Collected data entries
□ □ □ □ □ □ □

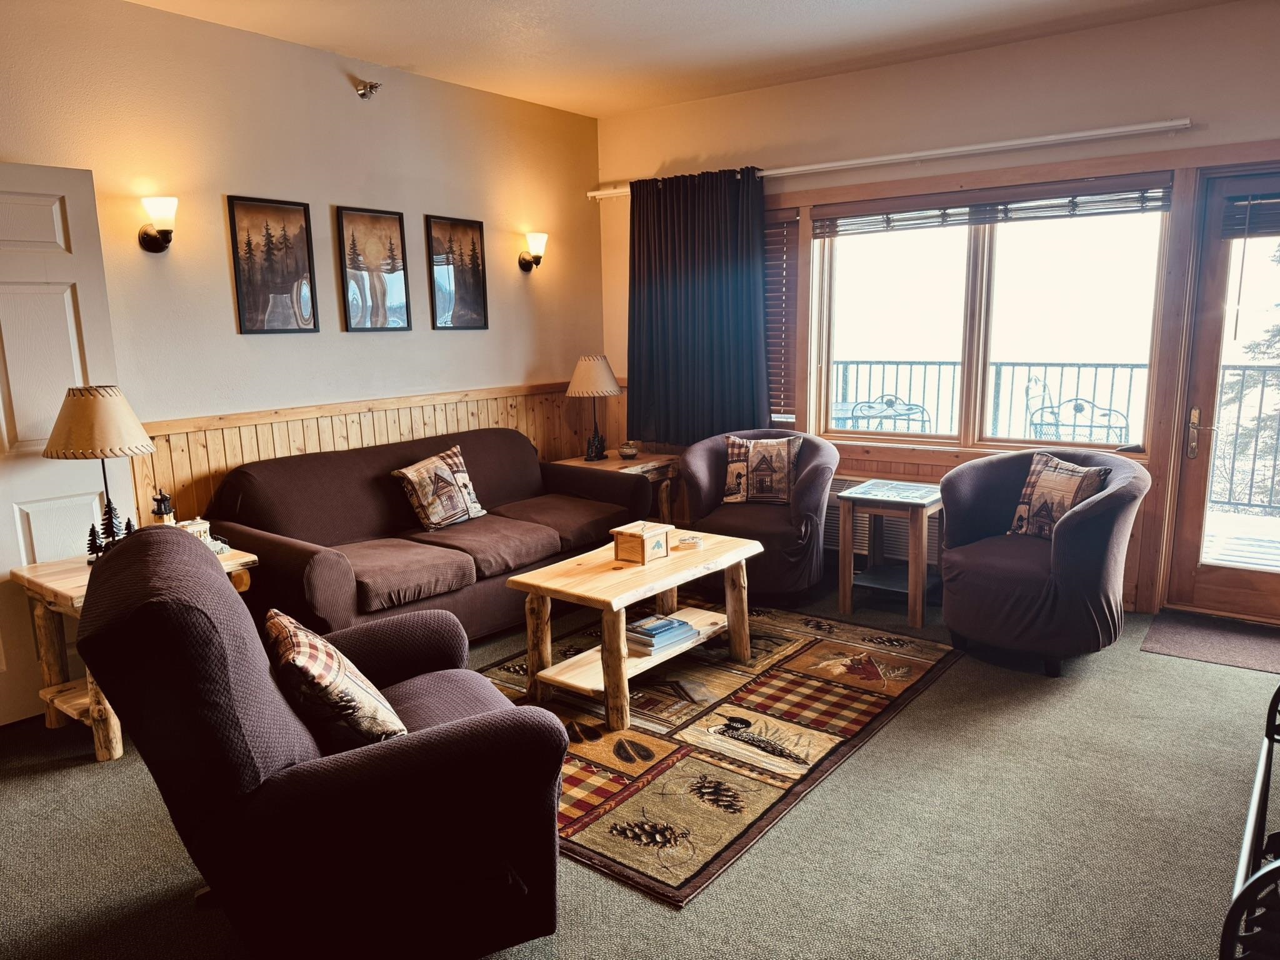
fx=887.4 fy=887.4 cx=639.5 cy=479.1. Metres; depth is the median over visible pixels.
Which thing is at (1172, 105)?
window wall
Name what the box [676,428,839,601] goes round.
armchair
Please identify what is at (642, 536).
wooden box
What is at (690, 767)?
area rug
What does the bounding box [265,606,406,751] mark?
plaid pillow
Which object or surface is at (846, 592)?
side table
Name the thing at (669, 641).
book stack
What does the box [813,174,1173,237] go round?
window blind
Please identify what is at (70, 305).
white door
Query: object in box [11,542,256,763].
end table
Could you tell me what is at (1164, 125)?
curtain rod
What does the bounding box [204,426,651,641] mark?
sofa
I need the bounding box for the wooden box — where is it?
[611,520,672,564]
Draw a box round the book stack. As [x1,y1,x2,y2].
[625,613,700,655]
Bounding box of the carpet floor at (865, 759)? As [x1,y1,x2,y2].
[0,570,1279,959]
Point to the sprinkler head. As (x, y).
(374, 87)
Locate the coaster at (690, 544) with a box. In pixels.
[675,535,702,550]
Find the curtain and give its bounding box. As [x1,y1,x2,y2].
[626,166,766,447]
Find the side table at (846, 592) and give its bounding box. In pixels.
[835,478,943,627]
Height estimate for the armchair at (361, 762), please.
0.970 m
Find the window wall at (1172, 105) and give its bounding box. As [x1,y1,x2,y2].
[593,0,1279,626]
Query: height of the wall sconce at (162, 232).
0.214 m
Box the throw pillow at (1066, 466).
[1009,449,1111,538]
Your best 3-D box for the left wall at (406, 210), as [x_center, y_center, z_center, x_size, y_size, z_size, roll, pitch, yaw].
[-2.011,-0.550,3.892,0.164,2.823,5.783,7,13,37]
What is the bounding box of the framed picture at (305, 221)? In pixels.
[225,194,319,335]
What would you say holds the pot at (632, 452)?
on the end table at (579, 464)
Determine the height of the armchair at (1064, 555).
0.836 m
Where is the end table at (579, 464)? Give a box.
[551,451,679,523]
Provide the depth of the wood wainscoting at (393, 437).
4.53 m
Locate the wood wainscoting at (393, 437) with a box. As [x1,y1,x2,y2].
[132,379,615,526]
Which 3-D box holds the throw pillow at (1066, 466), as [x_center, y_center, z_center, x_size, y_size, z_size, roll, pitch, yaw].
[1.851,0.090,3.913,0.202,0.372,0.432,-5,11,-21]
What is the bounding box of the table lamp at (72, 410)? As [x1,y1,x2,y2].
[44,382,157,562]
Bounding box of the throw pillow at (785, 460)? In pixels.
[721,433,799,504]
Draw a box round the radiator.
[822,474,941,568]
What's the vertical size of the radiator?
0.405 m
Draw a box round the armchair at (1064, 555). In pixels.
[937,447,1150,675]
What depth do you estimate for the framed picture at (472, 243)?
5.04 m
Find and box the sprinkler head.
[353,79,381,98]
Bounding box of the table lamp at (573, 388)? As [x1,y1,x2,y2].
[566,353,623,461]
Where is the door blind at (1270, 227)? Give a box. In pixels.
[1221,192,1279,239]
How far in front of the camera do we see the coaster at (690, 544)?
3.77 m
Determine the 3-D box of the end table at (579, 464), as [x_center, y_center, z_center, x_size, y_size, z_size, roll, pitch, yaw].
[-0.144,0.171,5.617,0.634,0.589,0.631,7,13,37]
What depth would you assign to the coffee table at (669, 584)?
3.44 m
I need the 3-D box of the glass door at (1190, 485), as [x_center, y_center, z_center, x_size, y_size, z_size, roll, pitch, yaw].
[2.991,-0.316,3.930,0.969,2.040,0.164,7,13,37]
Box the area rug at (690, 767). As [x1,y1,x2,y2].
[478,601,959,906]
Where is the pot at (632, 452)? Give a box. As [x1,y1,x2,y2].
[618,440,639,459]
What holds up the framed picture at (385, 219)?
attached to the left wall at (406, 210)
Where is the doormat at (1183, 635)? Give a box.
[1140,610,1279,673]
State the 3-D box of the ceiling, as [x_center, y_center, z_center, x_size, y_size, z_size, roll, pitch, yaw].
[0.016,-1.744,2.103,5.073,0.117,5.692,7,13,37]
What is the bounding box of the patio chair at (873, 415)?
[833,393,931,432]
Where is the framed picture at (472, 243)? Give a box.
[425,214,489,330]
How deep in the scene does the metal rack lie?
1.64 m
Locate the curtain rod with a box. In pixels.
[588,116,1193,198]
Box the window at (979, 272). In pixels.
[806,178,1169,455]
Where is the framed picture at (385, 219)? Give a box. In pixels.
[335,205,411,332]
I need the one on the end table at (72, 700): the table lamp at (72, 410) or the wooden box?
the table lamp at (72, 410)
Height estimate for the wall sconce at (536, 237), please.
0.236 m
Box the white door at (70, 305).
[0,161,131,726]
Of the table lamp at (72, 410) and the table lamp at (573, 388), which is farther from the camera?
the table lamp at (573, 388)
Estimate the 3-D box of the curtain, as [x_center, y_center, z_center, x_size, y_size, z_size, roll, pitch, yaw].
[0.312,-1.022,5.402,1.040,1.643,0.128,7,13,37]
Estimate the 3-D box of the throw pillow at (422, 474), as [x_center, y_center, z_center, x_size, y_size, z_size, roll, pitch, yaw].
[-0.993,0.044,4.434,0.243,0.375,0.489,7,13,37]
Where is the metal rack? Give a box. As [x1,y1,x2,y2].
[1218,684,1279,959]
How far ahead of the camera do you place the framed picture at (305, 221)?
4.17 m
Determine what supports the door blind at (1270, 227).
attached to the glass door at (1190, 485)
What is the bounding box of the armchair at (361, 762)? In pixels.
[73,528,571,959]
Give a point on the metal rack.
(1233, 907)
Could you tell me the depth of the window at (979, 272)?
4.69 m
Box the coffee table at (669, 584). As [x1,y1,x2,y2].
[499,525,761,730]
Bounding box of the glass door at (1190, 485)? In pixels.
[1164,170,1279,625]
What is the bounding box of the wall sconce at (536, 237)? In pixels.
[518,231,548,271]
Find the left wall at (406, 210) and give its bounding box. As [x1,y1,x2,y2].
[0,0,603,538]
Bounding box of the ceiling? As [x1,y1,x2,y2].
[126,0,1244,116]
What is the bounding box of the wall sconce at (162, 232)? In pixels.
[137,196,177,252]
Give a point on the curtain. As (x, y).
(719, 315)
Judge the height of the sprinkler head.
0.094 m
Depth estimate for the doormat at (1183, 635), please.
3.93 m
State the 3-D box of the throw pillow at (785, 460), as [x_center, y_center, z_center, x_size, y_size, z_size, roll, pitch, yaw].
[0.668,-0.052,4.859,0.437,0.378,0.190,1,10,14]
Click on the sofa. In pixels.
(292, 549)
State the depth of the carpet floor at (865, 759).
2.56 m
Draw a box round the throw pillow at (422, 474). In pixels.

□ □ □ □ □ □ □

> [Exercise requirements]: Set the records down again exactly, with no pictures.

> [Task answer]:
fx=887.4 fy=887.4 cx=639.5 cy=479.1. Metres; depth is the median over visible pixels.
Which thing is at (1172, 105)?
window wall
Name what the box [676,428,839,601] goes round.
armchair
Please identify what is at (642, 536).
wooden box
What is at (690, 767)?
area rug
What does the bounding box [265,606,406,751] mark?
plaid pillow
Which object or surface is at (846, 592)?
side table
Name the thing at (669, 641).
book stack
What does the box [813,174,1173,237] go round?
window blind
Please identify what is at (70, 305).
white door
Query: object in box [11,542,256,763].
end table
Could you tell me what is at (1164, 125)?
curtain rod
What does the bounding box [204,426,651,641] mark?
sofa
I need the bounding box for the wooden box — where is it?
[611,520,672,564]
Draw a box round the book stack. As [x1,y1,x2,y2].
[625,613,700,655]
Bounding box of the carpet floor at (865, 759)? As [x1,y1,x2,y2].
[0,570,1279,959]
Point to the sprinkler head. As (x, y).
(374, 87)
Locate the coaster at (690, 544) with a box. In pixels.
[675,535,702,550]
Find the curtain and give its bounding box. As [x1,y1,x2,y2].
[626,166,766,447]
Find the side table at (846, 592) and give its bounding box. In pixels.
[835,478,943,627]
Height estimate for the armchair at (361, 762), please.
0.970 m
Find the window wall at (1172, 105) and give its bounding box. As [x1,y1,x2,y2].
[593,0,1279,626]
Query: height of the wall sconce at (162, 232).
0.214 m
Box the throw pillow at (1066, 466).
[1009,449,1111,538]
Your best 3-D box for the left wall at (406, 210), as [x_center, y_center, z_center, x_size, y_size, z_size, roll, pitch, yaw].
[-2.011,-0.550,3.892,0.164,2.823,5.783,7,13,37]
What is the bounding box of the framed picture at (305, 221)? In pixels.
[225,194,319,335]
What would you say holds the pot at (632, 452)?
on the end table at (579, 464)
Determine the height of the armchair at (1064, 555).
0.836 m
Where is the end table at (579, 464)? Give a box.
[551,451,679,523]
Provide the depth of the wood wainscoting at (393, 437).
4.53 m
Locate the wood wainscoting at (393, 437) with a box. As [x1,y1,x2,y2].
[132,379,615,526]
Which 3-D box holds the throw pillow at (1066, 466), as [x_center, y_center, z_center, x_size, y_size, z_size, roll, pitch, yaw].
[1.851,0.090,3.913,0.202,0.372,0.432,-5,11,-21]
What is the bounding box of the table lamp at (72, 410)? As [x1,y1,x2,y2].
[44,382,157,562]
Bounding box of the throw pillow at (785, 460)? In pixels.
[721,433,799,504]
Draw a box round the radiator.
[822,474,941,568]
What's the vertical size of the radiator?
0.405 m
Draw a box round the armchair at (1064, 555). In pixels.
[937,447,1150,675]
What depth do you estimate for the framed picture at (472, 243)?
5.04 m
Find and box the sprinkler head.
[353,79,381,98]
Bounding box of the table lamp at (573, 388)? As [x1,y1,x2,y2].
[566,353,623,461]
Where is the door blind at (1270, 227)? Give a box. In pixels.
[1221,192,1279,239]
How far in front of the camera do we see the coaster at (690, 544)?
3.77 m
Determine the 3-D box of the end table at (579, 464), as [x_center, y_center, z_center, x_size, y_size, z_size, roll, pitch, yaw].
[-0.144,0.171,5.617,0.634,0.589,0.631,7,13,37]
What depth would you assign to the coffee table at (669, 584)?
3.44 m
I need the 3-D box of the glass door at (1190, 485), as [x_center, y_center, z_center, x_size, y_size, z_size, roll, pitch, yaw].
[2.991,-0.316,3.930,0.969,2.040,0.164,7,13,37]
Box the area rug at (690, 767). As [x1,y1,x2,y2].
[478,601,959,906]
Where is the pot at (632, 452)? Give a box. As [x1,y1,x2,y2].
[618,440,639,459]
What holds up the framed picture at (385, 219)?
attached to the left wall at (406, 210)
Where is the doormat at (1183, 635)? Give a box.
[1140,610,1279,673]
State the 3-D box of the ceiling, as [x_center, y_center, z_center, x_size, y_size, z_size, roll, pitch, yaw].
[0.016,-1.744,2.103,5.073,0.117,5.692,7,13,37]
What is the bounding box of the patio chair at (873, 415)?
[833,393,931,432]
Where is the framed picture at (472, 243)? Give a box.
[425,214,489,330]
How deep in the scene does the metal rack lie?
1.64 m
Locate the curtain rod with a box. In pixels.
[588,116,1193,198]
Box the window at (979, 272). In pixels.
[806,178,1169,455]
Where is the framed picture at (385, 219)? Give a box. In pixels.
[335,205,411,332]
I need the one on the end table at (72, 700): the table lamp at (72, 410) or the wooden box?
the table lamp at (72, 410)
Height estimate for the wall sconce at (536, 237), please.
0.236 m
Box the white door at (70, 305).
[0,161,131,726]
Of the table lamp at (72, 410) and the table lamp at (573, 388), which is farther from the camera?
the table lamp at (573, 388)
Estimate the 3-D box of the curtain, as [x_center, y_center, z_center, x_size, y_size, z_size, roll, pitch, yaw].
[0.312,-1.022,5.402,1.040,1.643,0.128,7,13,37]
Estimate the 3-D box of the throw pillow at (422, 474), as [x_center, y_center, z_center, x_size, y_size, z_size, roll, pitch, yaw].
[-0.993,0.044,4.434,0.243,0.375,0.489,7,13,37]
Where is the metal rack? Give a box. As [x1,y1,x2,y2].
[1218,684,1279,959]
How far ahead of the camera do you place the framed picture at (305, 221)?
4.17 m
Determine what supports the door blind at (1270, 227).
attached to the glass door at (1190, 485)
What is the bounding box of the armchair at (361, 762)? In pixels.
[73,528,571,959]
Give a point on the metal rack.
(1233, 907)
Could you tell me the depth of the window at (979, 272)?
4.69 m
Box the coffee table at (669, 584). As [x1,y1,x2,y2].
[499,525,761,730]
Bounding box of the glass door at (1190, 485)? In pixels.
[1164,170,1279,625]
What is the bounding box of the wall sconce at (536, 237)? In pixels.
[518,231,548,271]
Find the left wall at (406, 210) and give its bounding box. As [x1,y1,x2,y2].
[0,0,603,538]
Bounding box of the ceiling? As [x1,y1,x2,y2].
[126,0,1244,116]
What is the bounding box of the wall sconce at (162, 232)? In pixels.
[137,196,177,252]
Give a point on the curtain. As (x, y).
(719, 315)
Judge the height of the sprinkler head.
0.094 m
Depth estimate for the doormat at (1183, 635), please.
3.93 m
State the 3-D box of the throw pillow at (785, 460), as [x_center, y_center, z_center, x_size, y_size, z_size, roll, pitch, yaw].
[0.668,-0.052,4.859,0.437,0.378,0.190,1,10,14]
Click on the sofa. In pixels.
(292, 549)
State the depth of the carpet floor at (865, 759).
2.56 m
Draw a box round the throw pillow at (422, 474). In pixels.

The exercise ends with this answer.